Seth Curry, Duke Blue Devils
Overall Grade: C+
Minutes Played: 29
Stat Line: 11 points, 5 rebounds, 1 assist, 1 block, 3-of-10 FG, 2-of-5 3PT
Seth Curry had the type of game that fits perfectly with his scouting report.
Curry shot well from beyond the arc, but he converted just 1-of-5 from inside the three-point line.
Therein lies the question: Can Curry be more than a three-point shooter at the next level?
If he can't, scouts will likely use a second-round pick on him, and Curry would still be able to carve out a relatively lengthy career.
If he can develop the rest of his game, however, he could follow in his brother's footsteps to offensive stardom.
Wednesday night, we saw everything that's good and bad about Curry as a prospect.
P.J. Hairston, North Carolina Tar Heels
Overall Grade: A+
Minutes Played: 34
Stat Line: 23 points, 8 rebounds, 3 assists, 2 blocks, 1 steal, 8-of-18 FG
P.J. Hairston may not have been the biggest name in this game, but you could argue that he was the best performer.
Hairston attacked the basket with power and converted seven of his 11 two-point field goals. He also grabbed seven offensive rebounds.
In case you aren't getting the picture, Hairston was active and flat-out dominant.
Although the 2-guard shot just 1-of-7 from beyond the arc, he's improved significantly from there. This was simply an evening in which the shots weren't falling from distance.
From everywhere else, Hairston could hardly miss, and the 6'5" sophomore complemented that with a well-rounded stat sheet.
Hairston was everywhere Wednesday night, and he deserves the improvement in draft stock he's bound to receive.
James Michael McAdoo, North Carolina Tar Heels
Overall Grade: C-
Minutes Played: 34
Stat Line: 9 points, 8 rebounds, 1 assist, 2 steals, 4-of-12 FG, 1-of-5 FT
Matched up against an elite opponent on national television, James Michael McAdoo did nothing but create further questions about his true position.
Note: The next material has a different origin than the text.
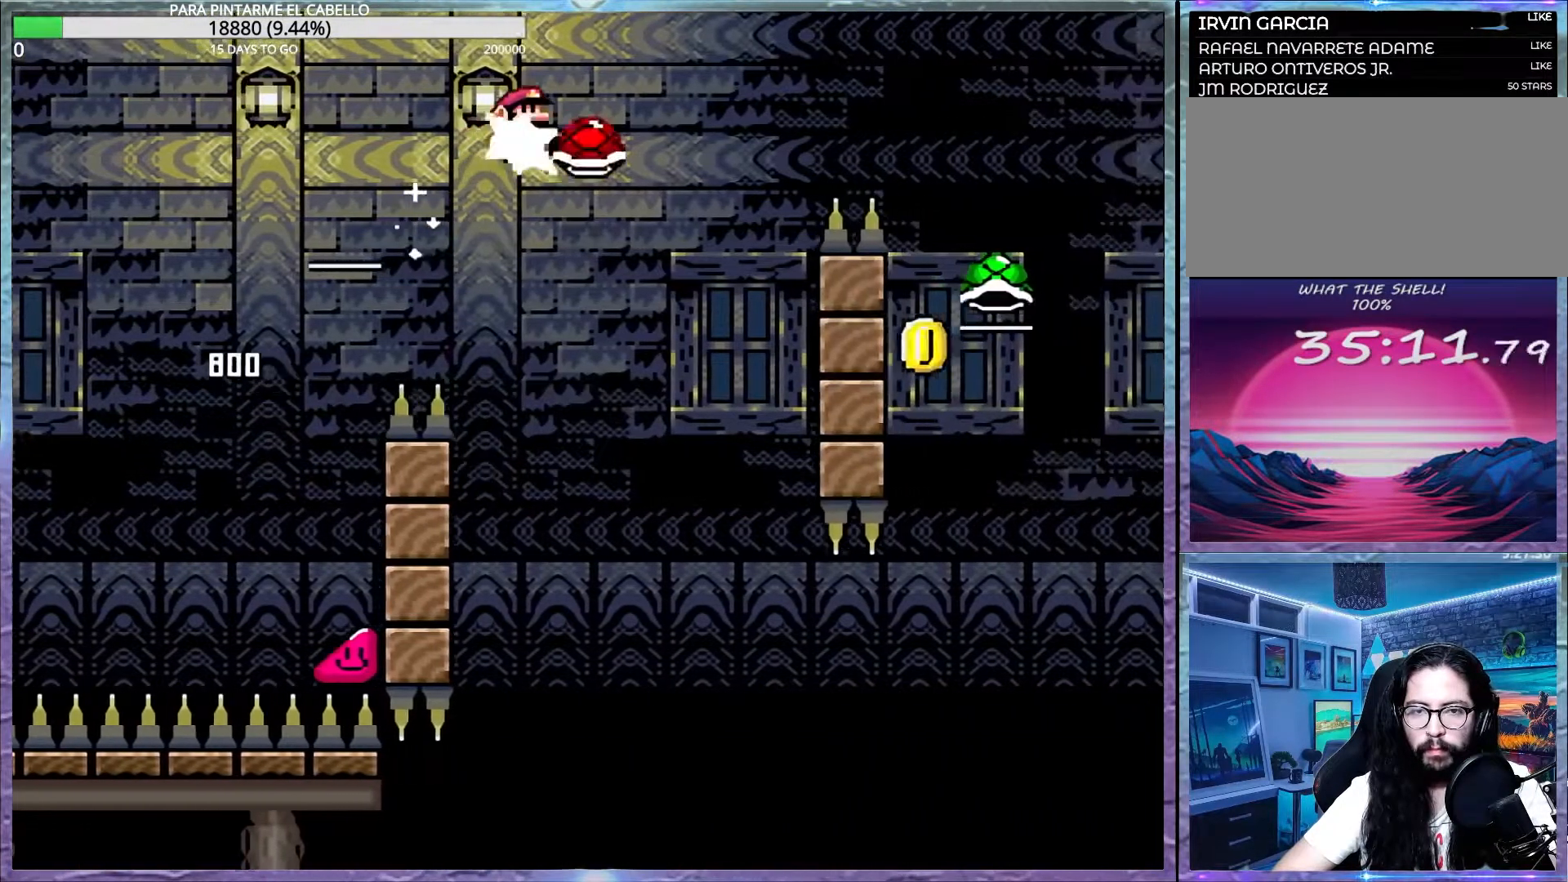
{"buttons": ["Y"], "events": [[17, "B", "down"], [17, "Y", "down"], [367, "B", "up"]]}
McAdoo was routinely exposed on the low block for having an underdeveloped low-post game. It wasn't much prettier when he faced up.
McAdoo failed to work his mid-range game and found more success with his energy than he did with his skill level.
This is the reason many have questioned whether or not McAdoo can play the 4. He's athletic enough to be a small forward, but his game is too one-dimensional on offense. His ability to crash the glass has some convinced that he can play down low, but that's proven to be a fallacy.
That he missed four of his five free throws doesn't help his cause, either.
Mason Plumlee, Duke Blue Devils
Overall Grade: A+
Minutes Played: 35
Stat Line: 18 points, 11 rebounds, 1 block, 1 steal, 6-of-13 FG
Mason Plumlee is considered by many to be the front-runner for National Player of the Year. He proved why in the second half.
Plumlee scored eight points with North Carolina routinely double-teaming him after halftime. That includes four during the final four minutes.
Matched up against acclaimed prospect James Michael McAdoo, it was Plumlee who proved to be the best power forward in North Carolina.
Concerns about Plumlee's performance include a slow start and a high number of turnovers. Both of those factors played a part in Duke trailing at the half and being unable to run away with a seemingly comfortable lead in the second.
Even still, one can't help but be impressed with Plumlee's resilience.
Rasheed Sulaimon, Duke Blue Devils
Overall Grade: B
Minutes Played: 38
Stat Line: 13 points, 5 assists, 2 rebounds, 5-of-11 FG
Rasheed Sulaimon is a 6'4" shooting guard that is the complete package on offense.
The issue for Sulaimon has been his streaky shooting and tendency to lose focus on the task at hand. We saw both ends of the spectrum Wednesday night.
Sulaimon shot just 1-of-4 from beyond the arc. However, nine of his 13 points came in the second half. That includes two clutch free throws to secure the victory.
Unfortunately, he also committed four turnovers and four personal fouls.
Discipline is all that is separating Sulaimon from college stardom. It's also what will keep him from being a lottery pick.
An improvement in said area could change everything.